▶ _PROBLEM TO SOLVE_
Report each line of the records that contains the word "Sneaker", copying the line in full. Only matches with the same capitalization count.

*** DATASET RECORDS

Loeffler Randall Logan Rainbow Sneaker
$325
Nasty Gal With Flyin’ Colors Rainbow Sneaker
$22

******
*** DATASET RECORDS

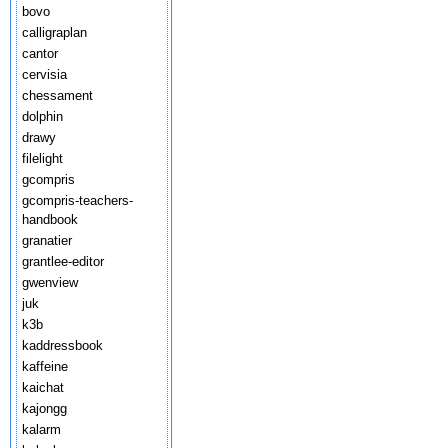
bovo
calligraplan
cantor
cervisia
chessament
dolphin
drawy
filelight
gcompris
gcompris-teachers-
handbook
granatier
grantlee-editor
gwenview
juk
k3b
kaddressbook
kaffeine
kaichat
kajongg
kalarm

******

▶ _FINISHED EXERCISE_
Loeffler Randall Logan Rainbow Sneaker
Nasty Gal With Flyin’ Colors Rainbow Sneaker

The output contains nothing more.